• DATA SECTION:
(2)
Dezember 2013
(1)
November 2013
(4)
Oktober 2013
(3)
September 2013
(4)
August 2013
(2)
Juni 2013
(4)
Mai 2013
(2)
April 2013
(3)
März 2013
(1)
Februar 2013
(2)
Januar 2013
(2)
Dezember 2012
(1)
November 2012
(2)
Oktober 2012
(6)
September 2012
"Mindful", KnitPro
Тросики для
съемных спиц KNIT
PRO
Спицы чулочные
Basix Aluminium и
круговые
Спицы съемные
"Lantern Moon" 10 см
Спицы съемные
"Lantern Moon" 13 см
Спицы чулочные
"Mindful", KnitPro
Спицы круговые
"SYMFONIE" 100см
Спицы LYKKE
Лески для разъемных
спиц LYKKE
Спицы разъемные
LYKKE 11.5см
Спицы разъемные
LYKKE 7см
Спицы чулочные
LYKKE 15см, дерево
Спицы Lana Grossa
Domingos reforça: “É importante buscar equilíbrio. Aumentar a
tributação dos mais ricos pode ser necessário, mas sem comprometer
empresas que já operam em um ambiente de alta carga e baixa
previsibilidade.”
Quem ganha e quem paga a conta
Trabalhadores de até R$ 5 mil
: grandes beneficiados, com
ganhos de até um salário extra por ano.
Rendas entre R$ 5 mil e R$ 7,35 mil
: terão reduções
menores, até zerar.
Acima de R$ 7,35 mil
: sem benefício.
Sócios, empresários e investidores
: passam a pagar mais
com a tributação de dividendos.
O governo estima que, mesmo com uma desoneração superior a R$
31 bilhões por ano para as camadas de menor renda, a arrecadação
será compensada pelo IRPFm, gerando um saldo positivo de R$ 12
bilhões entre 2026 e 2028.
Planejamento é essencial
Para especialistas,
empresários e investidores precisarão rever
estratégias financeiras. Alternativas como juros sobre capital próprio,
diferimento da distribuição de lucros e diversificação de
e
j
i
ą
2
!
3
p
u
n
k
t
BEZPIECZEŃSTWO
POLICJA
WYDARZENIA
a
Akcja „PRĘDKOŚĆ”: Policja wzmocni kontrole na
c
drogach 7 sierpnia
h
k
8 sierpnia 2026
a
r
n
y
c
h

• WHAT NEEDS TO BE DONE: Starting at the line that contains "Спицы LYKKE", retype every line through the end of the records exactly, and nothing else.

• ANSWER FOR THIS EXERCISE:
Спицы LYKKE
Лески для разъемных
спиц LYKKE
Спицы разъемные
LYKKE 11.5см
Спицы разъемные
LYKKE 7см
Спицы чулочные
LYKKE 15см, дерево
Спицы Lana Grossa
Domingos reforça: “É importante buscar equilíbrio. Aumentar a
tributação dos mais ricos pode ser necessário, mas sem comprometer
empresas que já operam em um ambiente de alta carga e baixa
previsibilidade.”
Quem ganha e quem paga a conta
Trabalhadores de até R$ 5 mil
: grandes beneficiados, com
ganhos de até um salário extra por ano.
Rendas entre R$ 5 mil e R$ 7,35 mil
: terão reduções
menores, até zerar.
Acima de R$ 7,35 mil
: sem benefício.
Sócios, empresários e investidores
: passam a pagar mais
com a tributação de dividendos.
O governo estima que, mesmo com uma desoneração superior a R$
31 bilhões por ano para as camadas de menor renda, a arrecadação
será compensada pelo IRPFm, gerando um saldo positivo de R$ 12
bilhões entre 2026 e 2028.
Planejamento é essencial
Para especialistas,
empresários e investidores precisarão rever
estratégias financeiras. Alternativas como juros sobre capital próprio,
diferimento da distribuição de lucros e diversificação de
e
j
i
ą
2
!
3
p
u
n
k
t
BEZPIECZEŃSTWO
POLICJA
WYDARZENIA
a
Akcja „PRĘDKOŚĆ”: Policja wzmocni kontrole na
c
drogach 7 sierpnia
h
k
8 sierpnia 2026
a
r
n
y
c
h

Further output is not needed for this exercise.